Page-level text extractions
┄┄┄┄┄┄┄┄┄┄┄┄┄┄┄┄┄┄┄┄

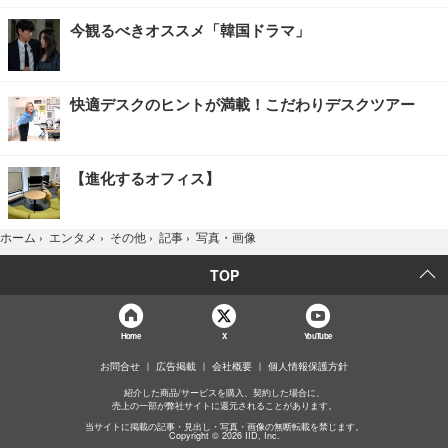
今観るべきオススメ「韓国ドラマ」
快適デスクのヒントが満載！こだわりデスクツアー
【進化するオフィス】
写真・画像
ホーム
›
エンタメ
›
その他
›
記事
›
TOP
Home
X
YouTube
お問合せ
広告掲載
会社概要
個人情報保護方針
紹介した商品/サービスを購入、契約した場合に、
売上の一部が弊社サイトに還元されることがあります。
当サイトに掲載の記事・見出し・写真・画像の無断転載を禁じます。
Copyright © 2026 IID, Inc.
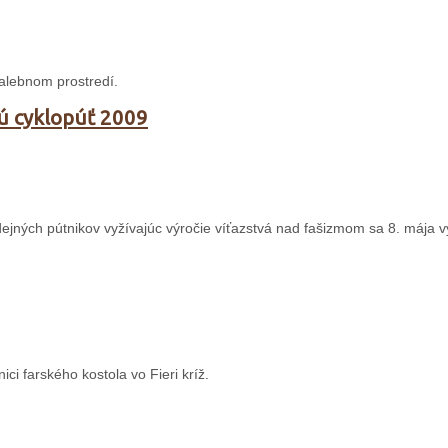
alebnom prostredí.
kú cyklopúť 2009
ejných pútnikov vyžívajúc výročie víťazstvá nad fašizmom sa 8. mája v
ci farského kostola vo Fieri kríž.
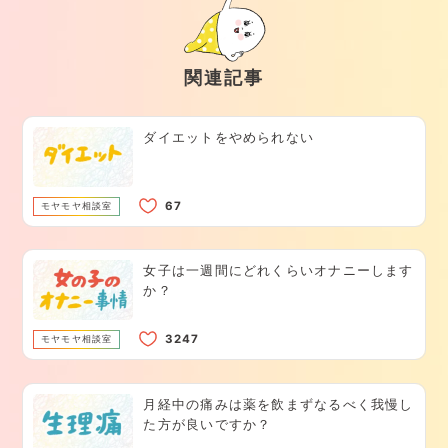
関連記事
ダイエットをやめられない
モヤモヤ相談室
女子は一週間にどれくらいオナニーします
か？
モヤモヤ相談室
月経中の痛みは薬を飲まずなるべく我慢し
た方が良いですか？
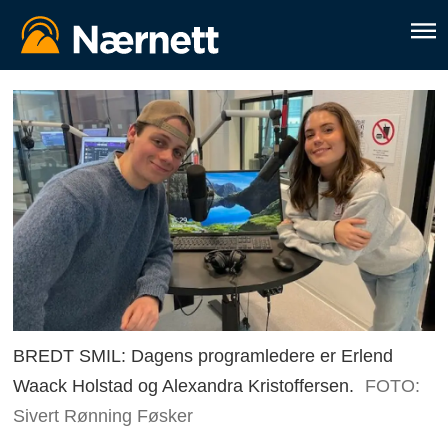
BREDT SMIL: Dagens programledere er Erlend
Waack Holstad og Alexandra Kristoffersen.
FOTO:
Sivert Rønning Føsker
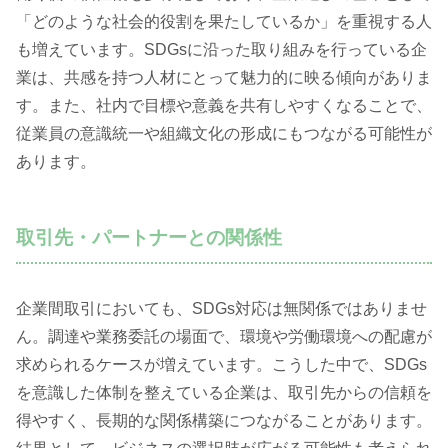
「どのような社会的役割を果たしているか」を重視する人
も増えています。SDGsに沿った取り組みを行っている企
業は、共感を持つ人材にとって魅力的に映る傾向がありま
す。また、社内で目標や意義を共有しやすくなることで、
従業員の意識統一や組織文化の形成にもつながる可能性が
あります。
取引先・パートナーとの関係性
企業間取引においても、SDGs対応は無関係ではありませ
ん。調達や業務委託の場面で、環境や労働環境への配慮が
求められるケースが増えています。こうした中で、SDGs
を意識した体制を整えている企業は、取引先からの信頼を
得やすく、長期的な関係構築につながることがあります。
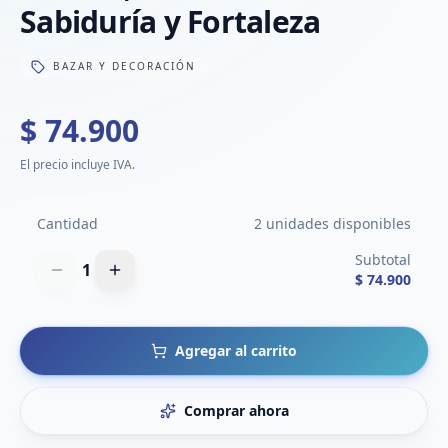
Sabiduría y Fortaleza
BAZAR Y DECORACIÓN
$ 74.900
El precio incluye IVA.
Cantidad
2 unidades disponibles
Subtotal
1
$ 74.900
Agregar al carrito
Comprar ahora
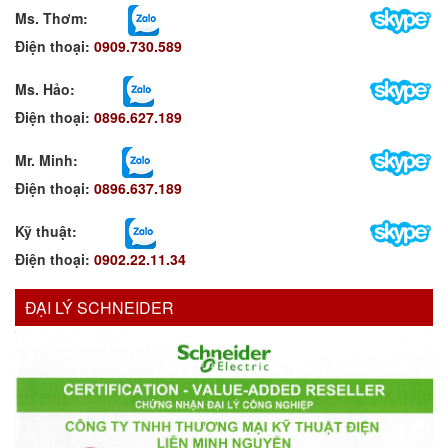
Ms. Thơm
:
Điện thoại:
0909.730.589
Ms. Hảo
:
Điện thoại:
0896.627.189
Mr. Minh
:
Điện thoại:
0896.637.189
Kỹ thuật:
Điện thoại:
0902.22.11.34
ĐẠI LÝ SCHNEIDER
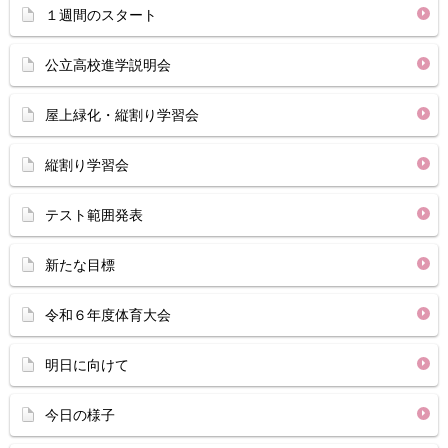
１週間のスタート
公立高校進学説明会
屋上緑化・縦割り学習会
縦割り学習会
テスト範囲発表
新たな目標
令和６年度体育大会
明日に向けて
今日の様子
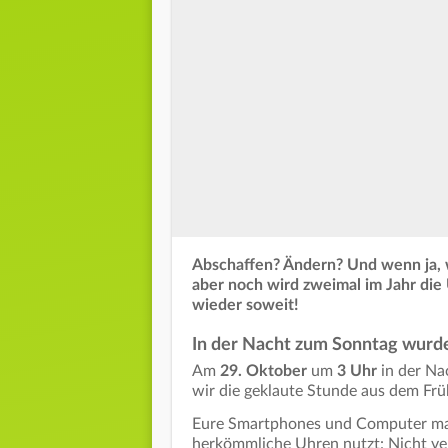
Abschaffen? Ändern? Und wenn ja, w
aber noch wird zweimal im Jahr die
wieder soweit!
In der Nacht zum Sonntag wurde
Am
29. Oktober
um
3 Uhr
in der Na
wir die geklaute Stunde aus dem Frü
Eure Smartphones und Computer mac
herkömmliche Uhren nutzt: Nicht ve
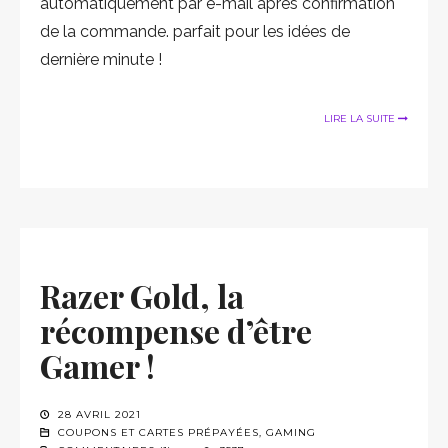
automatiquement par e-mail après confirmation
de la commande. parfait pour les idées de
dernière minute !
LIRE LA SUITE
Razer Gold, la
récompense d’être
Gamer !
28 AVRIL 2021
COUPONS ET CARTES PRÉPAYÉES
,
GAMING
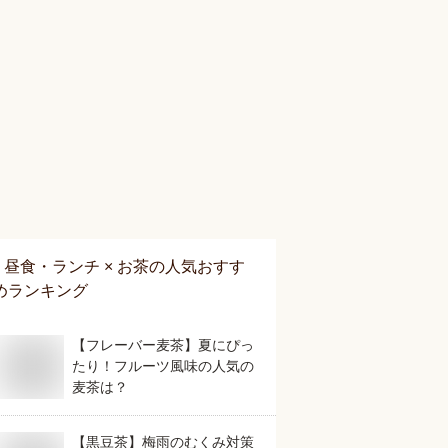
昼食・ランチ × お茶
の人気おすす
めランキング
【フレーバー麦茶】夏にぴっ
たり！フルーツ風味の人気の
麦茶は？
【黒豆茶】梅雨のむくみ対策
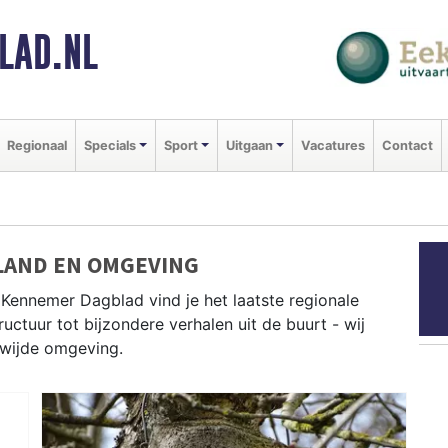
LAD.NL
Regionaal
Specials
Sport
Uitgaan
Vacatures
Contact
LAND EN OMGEVING
Kennemer Dagblad vind je het laatste regionale
uctuur tot bijzondere verhalen uit de buurt - wij
 wijde omgeving.
erland-regio, van Beverwijk en Heemskerk tot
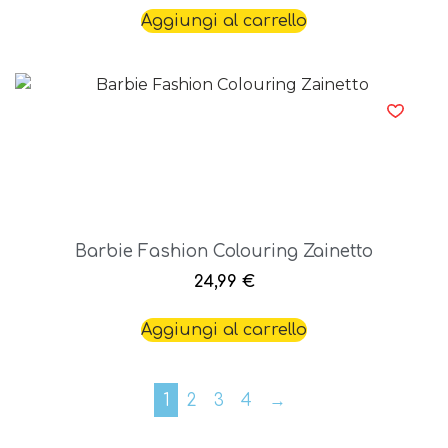
Aggiungi al carrello
Barbie Fashion Colouring Zainetto
24,99
€
Aggiungi al carrello
1
2
3
4
→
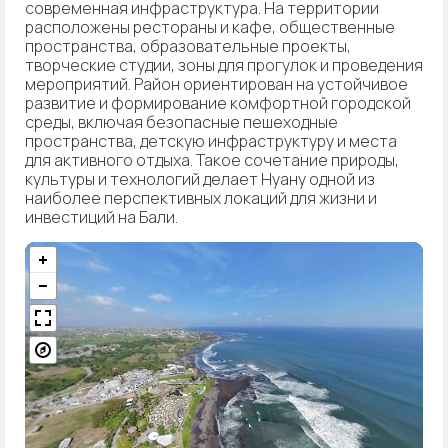
современная инфраструктура. На территории
расположены рестораны и кафе, общественные
пространства, образовательные проекты,
творческие студии, зоны для прогулок и проведения
мероприятий. Район ориентирован на устойчивое
развитие и формирование комфортной городской
среды, включая безопасные пешеходные
пространства, детскую инфраструктуру и места
для активного отдыха. Такое сочетание природы,
культуры и технологий делает Нуану одной из
наиболее перспективных локаций для жизни и
инвестиций на Бали.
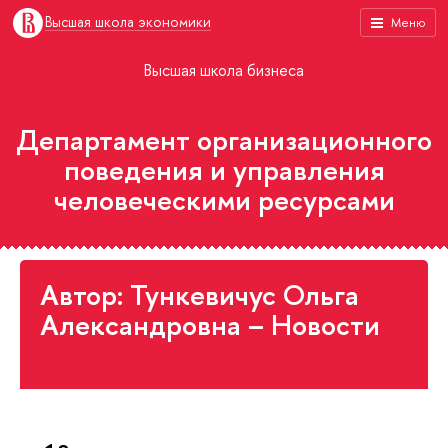
Высшая школа экономики
Меню
Высшая школа бизнеса
Департамент организационного
поведения и управления
человеческими ресурсами
Автор: Тункевичус Ольга
Александровна – Новости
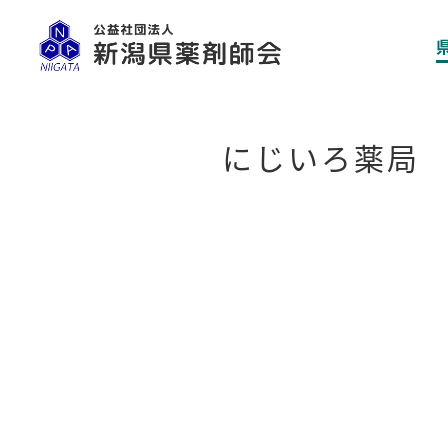
にじいろ薬局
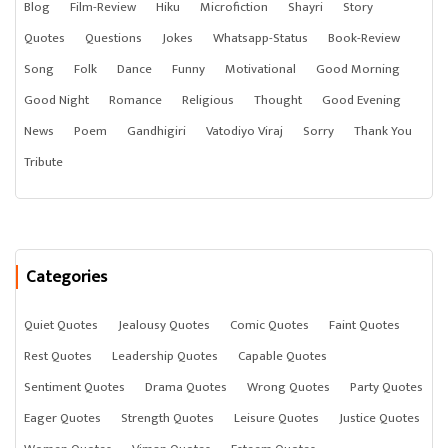
Blog
Film-Review
Hiku
Microfiction
Shayri
Story
Quotes
Questions
Jokes
Whatsapp-Status
Book-Review
Song
Folk
Dance
Funny
Motivational
Good Morning
Good Night
Romance
Religious
Thought
Good Evening
News
Poem
Gandhigiri
Vatodiyo Viraj
Sorry
Thank You
Tribute
Categories
Quiet Quotes
Jealousy Quotes
Comic Quotes
Faint Quotes
Rest Quotes
Leadership Quotes
Capable Quotes
Sentiment Quotes
Drama Quotes
Wrong Quotes
Party Quotes
Eager Quotes
Strength Quotes
Leisure Quotes
Justice Quotes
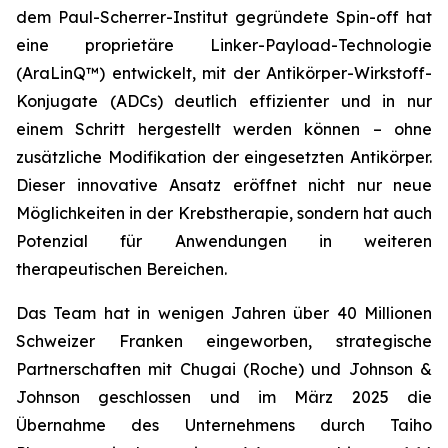
dem Paul-Scherrer-Institut gegründete Spin-off hat
eine proprietäre Linker-Payload-Technologie
(AraLinQ™) entwickelt, mit der Antikörper-Wirkstoff-
Konjugate (ADCs) deutlich effizienter und in nur
einem Schritt hergestellt werden können – ohne
zusätzliche Modifikation der eingesetzten Antikörper.
Dieser innovative Ansatz eröffnet nicht nur neue
Möglichkeiten in der Krebstherapie, sondern hat auch
Potenzial für Anwendungen in weiteren
therapeutischen Bereichen.
Das Team hat in wenigen Jahren über 40 Millionen
Schweizer Franken eingeworben, strategische
Partnerschaften mit Chugai (Roche) und Johnson &
Johnson geschlossen und im März 2025 die
Übernahme des Unternehmens durch Taiho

┄┄┄┄┄┄┄┄┄┄┄┄┄┄┄┄┄┄┄┄

* _Goal of the exercise_: Update the data by replacing every instance of "Điện thoại" with "Phone" and leaving all other text as it is. Omit the pictures from your output.

* _Result of the exercise_:
今観るべきオススメ「韓国ドラマ」
快適デスクのヒントが満載！こだわりデスクツアー
【進化するオフィス】
写真・画像
ホーム
›
エンタメ
›
その他
›
記事
›
TOP
Home
X
YouTube
お問合せ
広告掲載
会社概要
個人情報保護方針
紹介した商品/サービスを購入、契約した場合に、
売上の一部が弊社サイトに還元されることがあります。
当サイトに掲載の記事・見出し・写真・画像の無断転載を禁じます。
Copyright © 2026 IID, Inc.
alebnom prostredí.
kú cyklopúť 2009
ejných pútnikov vyžívajúc výročie víťazstvá nad fašizmom sa 8. mája v
ci farského kostola vo Fieri kríž.
関連記事
ダイエットをやめられない
モヤモヤ相談室
女子は一週間にどれくらいオナニーします
か？
モヤモヤ相談室
月経中の痛みは薬を飲まずなるべく我慢し
た方が良いですか？
BREDT SMIL: Dagens programledere er Erlend
Waack Holstad og Alexandra Kristoffersen.
FOTO:
Sivert Rønning Føsker
「どのような社会的役割を果たしているか」を重視する人
も増えています。SDGsに沿った取り組みを行っている企
業は、共感を持つ人材にとって魅力的に映る傾向がありま
す。また、社内で目標や意義を共有しやすくなることで、
従業員の意識統一や組織文化の形成にもつながる可能性が
あります。
取引先・パートナーとの関係性
企業間取引においても、SDGs対応は無関係ではありませ
ん。調達や業務委託の場面で、環境や労働環境への配慮が
求められるケースが増えています。こうした中で、SDGs
を意識した体制を整えている企業は、取引先からの信頼を
得やすく、長期的な関係構築につながることがあります。
Sabiduría y Fortaleza
BAZAR Y DECORACIÓN
$ 74.900
El precio incluye IVA.
Cantidad
2 unidades disponibles
Subtotal
1
$ 74.900
Agregar al carrito
Comprar ahora
Ms. Thơm
:
Phone:
0909.730.589
Ms. Hảo
:
Phone:
0896.627.189
Mr. Minh
:
Phone:
0896.637.189
Kỹ thuật:
Phone:
0902.22.11.34
ĐẠI LÝ SCHNEIDER
１週間のスタート
公立高校進学説明会
屋上緑化・縦割り学習会
縦割り学習会
テスト範囲発表
新たな目標
令和６年度体育大会
明日に向けて
今日の様子
Abschaffen? Ändern? Und wenn ja, w
aber noch wird zweimal im Jahr die
wieder soweit!
In der Nacht zum Sonntag wurde
Am
29. Oktober
um
3 Uhr
in der Na
wir die geklaute Stunde aus dem Frü
Eure Smartphones und Computer mac
herkömmliche Uhren nutzt: Nicht ve
automatiquement par e-mail après confirmation
de la commande. parfait pour les idées de
dernière minute !
LIRE LA SUITE
Razer Gold, la
récompense d’être
Gamer !
28 AVRIL 2021
COUPONS ET CARTES PRÉPAYÉES
,
GAMING
昼食・ランチ × お茶
の人気おすす
めランキング
【フレーバー麦茶】夏にぴっ
たり！フルーツ風味の人気の
麦茶は？
【黒豆茶】梅雨のむくみ対策
LAD.NL
Regionaal
Specials
Sport
Uitgaan
Vacatures
Contact
LAND EN OMGEVING
Kennemer Dagblad vind je het laatste regionale
uctuur tot bijzondere verhalen uit de buurt - wij
 wijde omgeving.
erland-regio, van Beverwijk en Heemskerk tot
Aggiungi al carrello
Barbie Fashion Colouring Zainetto
24,99
€
Aggiungi al carrello
1
2
3
4
→
современная инфраструктура. На территории
расположены рестораны и кафе, общественные
пространства, образовательные проекты,
творческие студии, зоны для прогулок и проведения
мероприятий. Район ориентирован на устойчивое
развитие и формирование комфортной городской
среды, включая безопасные пешеходные
пространства, детскую инфраструктуру и места
для активного отдыха. Такое сочетание природы,
культуры и технологий делает Нуану одной из
наиболее перспективных локаций для жизни и
инвестиций на Бали.
Высшая школа экономики
Меню
Высшая школа бизнеса
Департамент организационного
поведения и управления
человеческими ресурсами
Автор: Тункевичус Ольга
Александровна – Новости
にじいろ薬局
Blog
Film-Review
Hiku
Microfiction
Shayri
Story
Quotes
Questions
Jokes
Whatsapp-Status
Book-Review
Song
Folk
Dance
Funny
Motivational
Good Morning
Good Night
Romance
Religious
Thought
Good Evening
News
Poem
Gandhigiri
Vatodiyo Viraj
Sorry
Thank You
Tribute
Categories
Quiet Quotes
Jealousy Quotes
Comic Quotes
Faint Quotes
Rest Quotes
Leadership Quotes
Capable Quotes
Sentiment Quotes
Drama Quotes
Wrong Quotes
Party Quotes
Eager Quotes
Strength Quotes
Leisure Quotes
Justice Quotes
dem Paul-Scherrer-Institut gegründete Spin-off hat
eine proprietäre Linker-Payload-Technologie
(AraLinQ™) entwickelt, mit der Antikörper-Wirkstoff-
Konjugate (ADCs) deutlich effizienter und in nur
einem Schritt hergestellt werden können – ohne
zusätzliche Modifikation der eingesetzten Antikörper.
Dieser innovative Ansatz eröffnet nicht nur neue
Möglichkeiten in der Krebstherapie, sondern hat auch
Potenzial für Anwendungen in weiteren
therapeutischen Bereichen.
Das Team hat in wenigen Jahren über 40 Millionen
Schweizer Franken eingeworben, strategische
Partnerschaften mit Chugai (Roche) und Johnson &
Johnson geschlossen und im März 2025 die
Übernahme des Unternehmens durch Taiho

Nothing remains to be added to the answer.